(RECORDS FOR THIS EXERCISE):
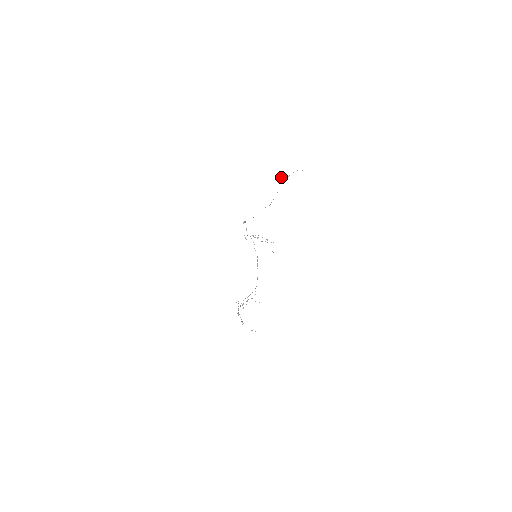
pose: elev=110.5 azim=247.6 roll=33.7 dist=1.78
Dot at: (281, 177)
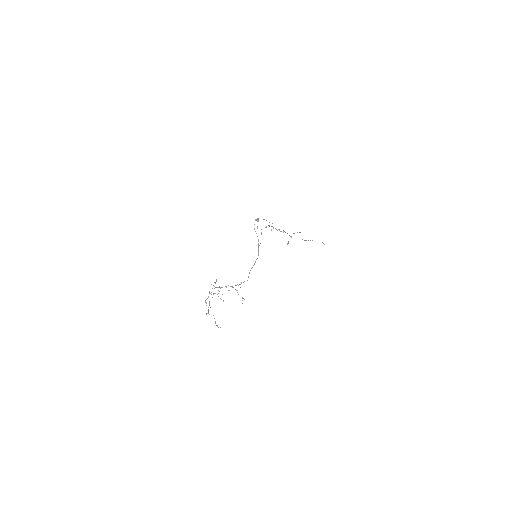
Dot at: occluded
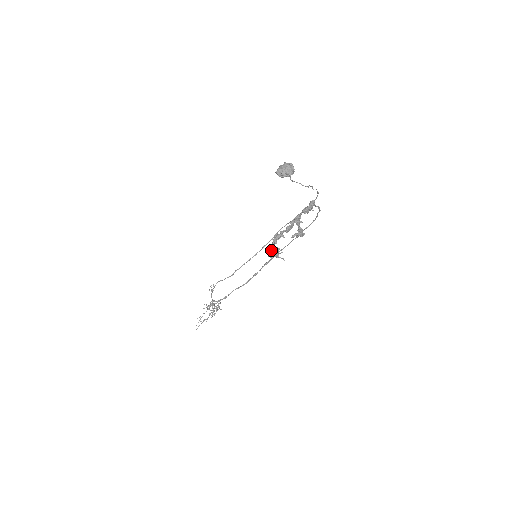
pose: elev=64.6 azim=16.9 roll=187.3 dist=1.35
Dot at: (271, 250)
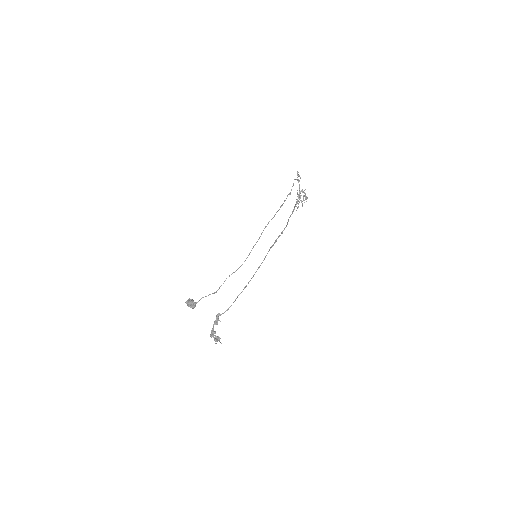
Dot at: (214, 339)
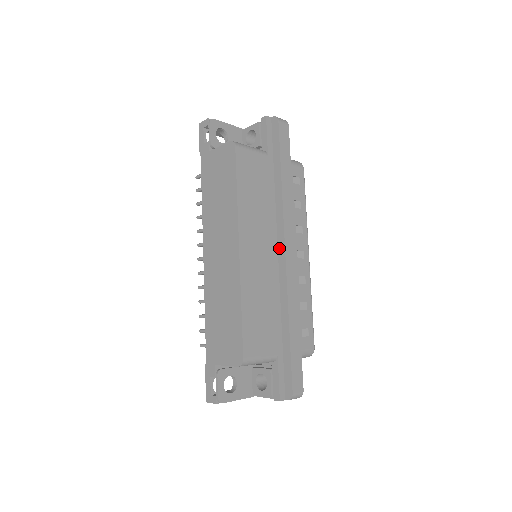
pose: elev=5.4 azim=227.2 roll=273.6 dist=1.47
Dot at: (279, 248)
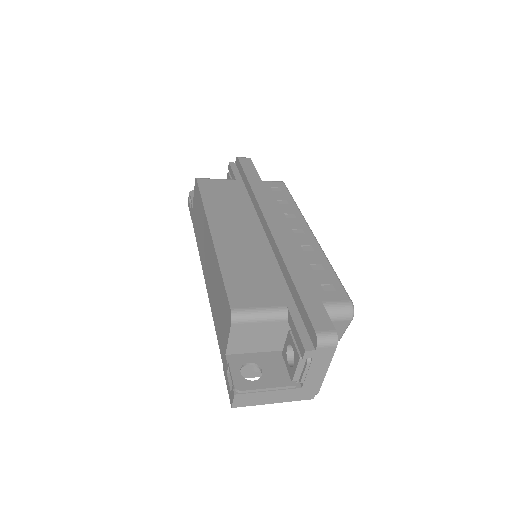
Dot at: (264, 227)
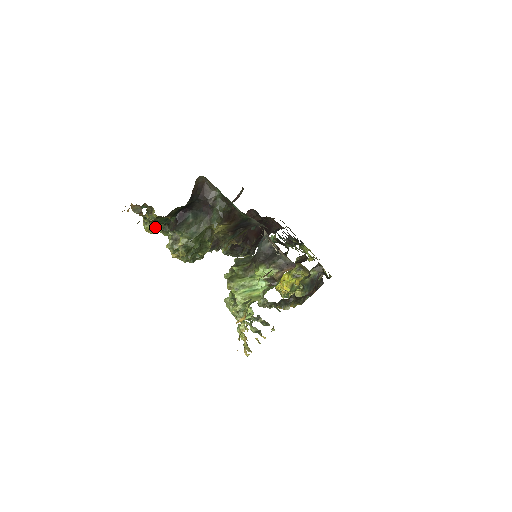
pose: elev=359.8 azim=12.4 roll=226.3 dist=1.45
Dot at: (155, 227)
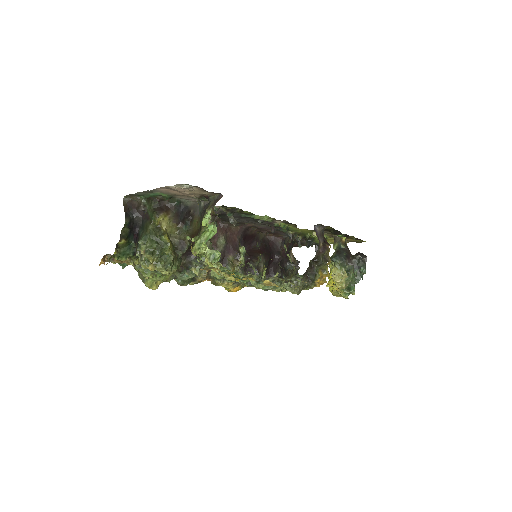
Dot at: (146, 275)
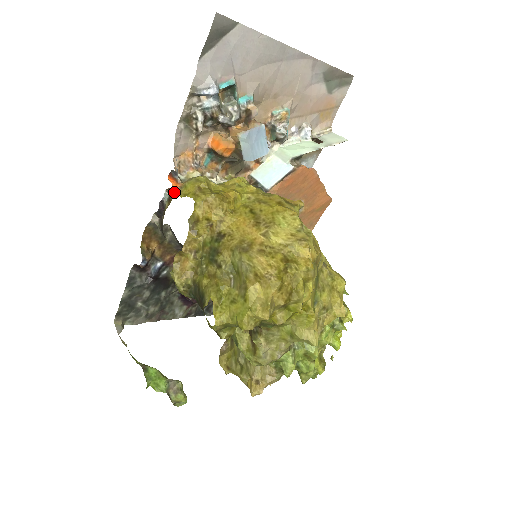
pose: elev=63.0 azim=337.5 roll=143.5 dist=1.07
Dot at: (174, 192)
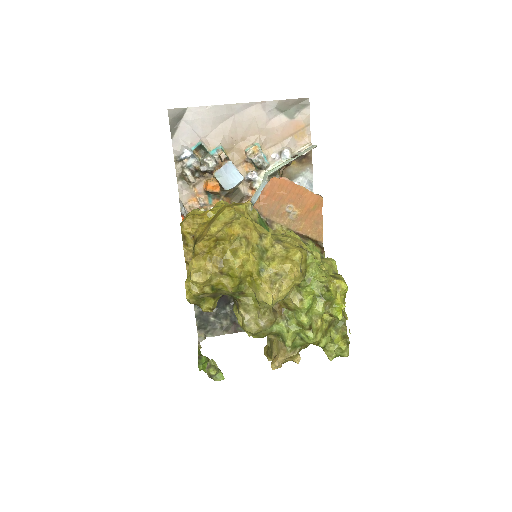
Dot at: occluded
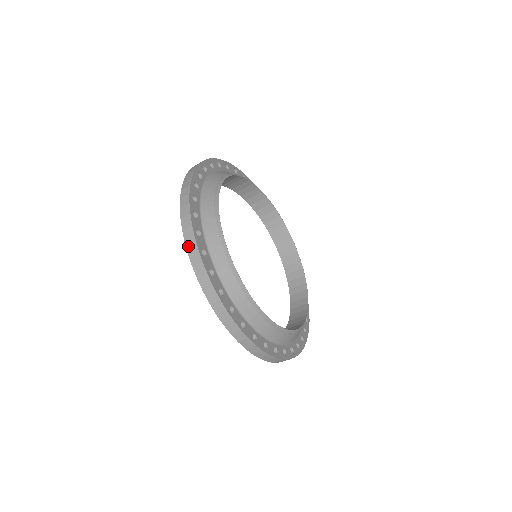
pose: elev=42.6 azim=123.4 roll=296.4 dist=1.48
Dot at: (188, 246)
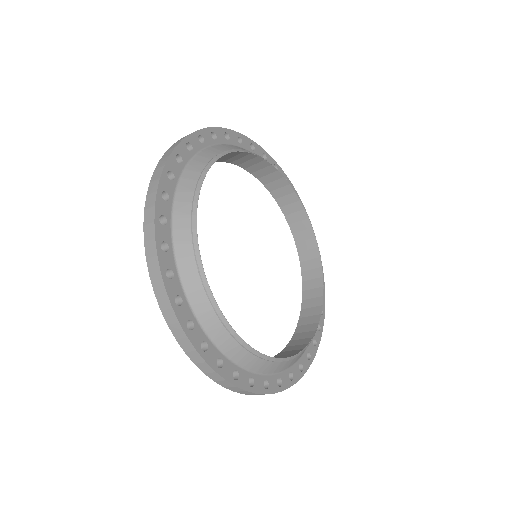
Dot at: occluded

(SET EXERCISE): Could you write out the data above line for line, without any changes, and omit the picture lines?

(THE SOLUTION):
pose: elev=110.5 azim=247.6 roll=33.7 dist=1.78
Dot at: (281, 177)
Dot at: occluded
pose: elev=64.6 azim=16.9 roll=187.3 dist=1.35
Dot at: (271, 250)
Dot at: (214, 339)
pose: elev=5.4 azim=227.2 roll=273.6 dist=1.47
Dot at: (279, 248)
Dot at: (264, 227)
pose: elev=359.8 azim=12.4 roll=226.3 dist=1.45
Dot at: (155, 227)
Dot at: (146, 275)
pose: elev=63.0 azim=337.5 roll=143.5 dist=1.07
Dot at: (174, 192)
Dot at: occluded
pose: elev=42.6 azim=123.4 roll=296.4 dist=1.48
Dot at: (188, 246)
Dot at: occluded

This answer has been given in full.